Knowledge about contraceptive methods and access to them is important for reducing the spread of Sexually Transmitted Infections (STIs) and risk of unplanned pregnancies. This is also important since mothering a child at young age is associated with poor social, economic and health outcomes [22] In Bihar, the percentage of married women using any contraceptive method has decreased 10% in the reference period and corresponding decrease at national level is 2.8% despite a greater awareness of birth control methods and an improvement in family planning services. The largest decrease in the use of any contraception was 25.1%, reported from Manipur while Goa and Mizoram reported 21.9% and 24.6% respectively; Himachal Pradesh reported the largest increase of 15.6% [8]. It may be due to availability of other alternatives such as abortions and emergency pills which have severe side effects. The percentage of women consuming tobacco has decreased from 8 to 2.8 in Bihar during the reference period and corresponding change at national level is from 10.8% to 6.8%. In Mizoram, more than half of the women (59.3%) are using tobacco, while Punjab and Chandigarh have lowest figure of 0.1% and 0.4% respectively.

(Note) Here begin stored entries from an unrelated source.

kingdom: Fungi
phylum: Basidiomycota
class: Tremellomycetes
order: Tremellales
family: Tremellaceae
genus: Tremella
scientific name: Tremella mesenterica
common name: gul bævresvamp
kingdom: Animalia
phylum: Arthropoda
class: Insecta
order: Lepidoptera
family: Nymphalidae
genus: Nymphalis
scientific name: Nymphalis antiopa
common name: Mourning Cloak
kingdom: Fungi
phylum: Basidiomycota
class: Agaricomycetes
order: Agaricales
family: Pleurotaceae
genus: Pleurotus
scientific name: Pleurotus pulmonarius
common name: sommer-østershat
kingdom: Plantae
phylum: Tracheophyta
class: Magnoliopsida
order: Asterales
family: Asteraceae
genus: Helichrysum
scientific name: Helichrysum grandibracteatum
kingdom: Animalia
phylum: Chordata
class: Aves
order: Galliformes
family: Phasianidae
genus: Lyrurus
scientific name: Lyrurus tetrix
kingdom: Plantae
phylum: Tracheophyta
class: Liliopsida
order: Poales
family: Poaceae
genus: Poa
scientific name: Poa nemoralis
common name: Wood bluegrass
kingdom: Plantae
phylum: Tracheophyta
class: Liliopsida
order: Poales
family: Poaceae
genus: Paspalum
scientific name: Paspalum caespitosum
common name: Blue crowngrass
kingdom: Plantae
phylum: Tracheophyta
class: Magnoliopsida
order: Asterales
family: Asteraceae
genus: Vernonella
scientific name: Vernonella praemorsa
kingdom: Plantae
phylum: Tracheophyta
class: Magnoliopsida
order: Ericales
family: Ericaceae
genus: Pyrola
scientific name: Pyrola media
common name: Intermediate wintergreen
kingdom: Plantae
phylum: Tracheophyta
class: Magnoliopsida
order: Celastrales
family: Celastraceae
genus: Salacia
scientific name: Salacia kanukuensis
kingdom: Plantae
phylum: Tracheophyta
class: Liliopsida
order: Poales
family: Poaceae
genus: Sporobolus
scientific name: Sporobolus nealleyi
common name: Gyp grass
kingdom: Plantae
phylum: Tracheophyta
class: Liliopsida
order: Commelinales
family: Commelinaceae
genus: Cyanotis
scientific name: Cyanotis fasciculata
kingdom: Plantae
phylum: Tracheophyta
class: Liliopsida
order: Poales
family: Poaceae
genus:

The IMR is considered as one of the best single social health indicator as it reveals about pregnancy care, delivery care, nutritional status of pregnant women and many other socioeconomic determinant [23]. The IMR in Bihar has decreased from 61 to 48 per 1000 during the reference period and corresponding change at national level is from 57 to 41 per thousand. Among the states of India, IMR ranges from 64 in Uttar Pradesh, being the highest, to six in Kerala, being the lowest [8].

Conclusion

The analysis revealed that health status of women in Bihar has shown moderate improvement during the reference period but still below national level. Nutritional condition of Bihar is poor where more than half of the women in pregnancy and reproductive span period are anaemic, percentage of women having below normal BMI is second highest in India and percentage of obese women become double in the reference period. Although, Bihar has shown improvement in maternal health such as antenatal care service, postnatal care, consumption of iron and folic acid, institutional births but still the figures are below the other states and national level. Increasing trend of caesarean delivery is a great concern across the country. Literacy, child marriage, tobacco consumption in women has increased but utilisation of contraception method has declined in several states including Bihar. The IMR, which is considered to be the summary measure of overall health, has significantly decreased in Bihar and at national level, which shows that awareness among women regarding health has increased. In general, it was demonstrated that present health status of women in Bihar is lagging behind national level and other states and it requires a proper attention. Therefore, the government needs to properly implement the currently running health programs with special focus on Bihar so that nutritional and maternal health status of women could improve which is very much related to the family and society.